【広島】川辺駿の成長が凝縮された松本戦のワンシーン。進化を促した森﨑和幸との秘話

2019年03月21日 中野和也

激しくも美しい守備は紛れもなくビッグプレーだった。

川辺は今季、開幕4戦ともボランチで先発。好パフォーマンスを続けている。写真:徳原隆元

 松本山雅FCの最終ラインがポンポンとリズムよくパスを回す。サンフレッチェ広島もしっかりとボジションをとって対応していたのだが、ボールを奪うには至らない。

 広島の守備は、かつてのペトロヴィッチ・森保一時代の「素早いブロック形成」ではなく、前線からプレスをかけ、相手のパスコースを限定させ、意図してボールを奪いに行く形を目指している。「目指している」と記したのは、まだシステムとして明確に機能しているわけではないからだ。
 
 実際、58分に起きたこの場面、広島は前からプレスをかけようとしていたのだが、ゾーンが間延びして、スペースを与えてしまった。そこをついたのが、永井龍である。
 
 スッと中盤に下がり、フリーになった。最終ラインのサポートに入ったボランチの選手のワンタッチパスを受けた永井は完全にフリー。そこから一気にボールを運ぶ。この時、広島の最終ラインは4人いて、松本の攻撃陣は永井も含めて3人。人数は揃っているが、一気にスピードが乗っているアタッカーたちを抑えるのは至難の業。永井自身がゴールを決めなくてもスルーパスが前田大然に通れば、加速度ではJ1トップレベルのスピードスターに置いていかれる可能性もあった。このシーンが直接ゴールにつながらなくても、松本がペースを取り返すきっかけとなる可能性もあった。
 
 サッカーは、ほんの少しの隙から一気に状況が変わってしまうゲームである。何気ないところから、ほんのわずかなミスから、形勢が変わってしまう不安定なスポーツだ。この永井のカウンターは、そこまでパーフェクトにペースを握りながらリードを奪えずにいた広島の甘さに鉄槌を食らわせるものとなり得た。彼らにとっては千載一遇のビッグチャンスだったのだ。
 
 広島を救ったのは、24歳の若者である。永井に対してボールが入るその瞬間に切り替え、一気のスプリント。ストライカーが走るコースを読みきり、「ボールを奪い返すんだ」という気迫に満ちた迷いのないスピード。

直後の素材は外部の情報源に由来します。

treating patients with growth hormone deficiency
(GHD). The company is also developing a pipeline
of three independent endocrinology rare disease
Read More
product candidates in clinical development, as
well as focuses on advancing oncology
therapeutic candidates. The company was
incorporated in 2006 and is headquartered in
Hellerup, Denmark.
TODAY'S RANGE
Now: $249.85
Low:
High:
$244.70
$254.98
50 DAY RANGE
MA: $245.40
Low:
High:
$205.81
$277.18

それでいて、やみくもに身体をぶつけるのではなく、しなやかに身体を入れてボールを奪いきり、冷静に仲間に繋げてマイボールに戻した。

 完璧にノーファウルでのボール奪取、それはまさに「こうやって守備をしよう」という自身が描いたストーリーどおりのプレーであり、センスなくしてできない。川辺駿が表現したこの激しくも美しい守備は紛れもなくビッグプレー。その直後に柏好文の強烈なゴールが生まれたのは、決して偶然ではない。

 もし、今までの彼だったら、松本戦58分でのプレーは、違った色になったかもしれない。人数が揃っていると見越してスプリントせず、攻撃に備える。守備に戻ったとしても永井へのアタックではなく、カバーリングの位置に戻る。それもひとつのプランだ。ただそれでは、松本にペースが傾いた可能性もあるし、決定的なシーンを作られたかもしれない。
 
 しかし、そこであえて永井に向かって走り、球際を戦い、奪いきる。こういう選択を彼が決断し、そしてやりきった。それによって広島がペースを相手に渡さず、得点につなげることができたことは間違いのない事実。川辺が今季、大きな成長を遂げたと言い切っていい理由は、判断も含めたインテンシティの高い守備の成長にある。

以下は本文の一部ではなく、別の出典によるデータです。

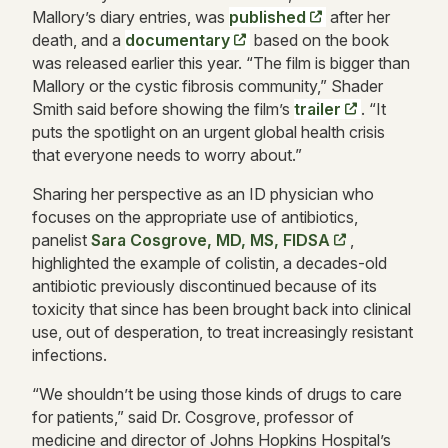
Ma
llory’s diary entries, was
published
after her
death, and a
documentary
based on the book
was released earlier this year. “The film is bigger than
Mallory or the cystic fibrosis community,” Shader
Smith said before showing the film’s
trailer
. “It
puts the spotlight o
n an urgent global health crisis
that everyone needs to worry about.”
Sharing her perspective as an ID physician who
focuses on the appropriate use of antibiotics,
panelist
Sara Cosgrove, MD, MS, FIDSA
,
highlighted the example of colistin, a decades-old
antibiotic previously discontinued because of its
toxicity that since has been brought back into clinical
use, out of desperation, to treat increasingly resistant
infections.
“We shouldn’t be using those kinds of drugs to care
for patients,” said Dr. Cosgrove, professor of
medicine and director of Johns Hopkins Hospital’s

「川辺駿と松本泰志、ふたりのボランチの守備が安定しているので、大崩れはしない」
 
 4試合1失点という結果について聞かれた時、城福浩監督は若きボランチコンビを高く評価した。川辺自身も「(松本のような)スピード感のあるチームのカウンターを未然に防げた。自分たちからボールを奪いにいって攻撃につなげる形が必要だと思っていたし、それができたことはよかった。開幕よりも今のほうが良くなっている」と成長に手応えも感じていた。攻撃の能力は疑う余地はない。守備という武器を手に入れることによって、川辺駿という才能はついに開花の時期を迎えている。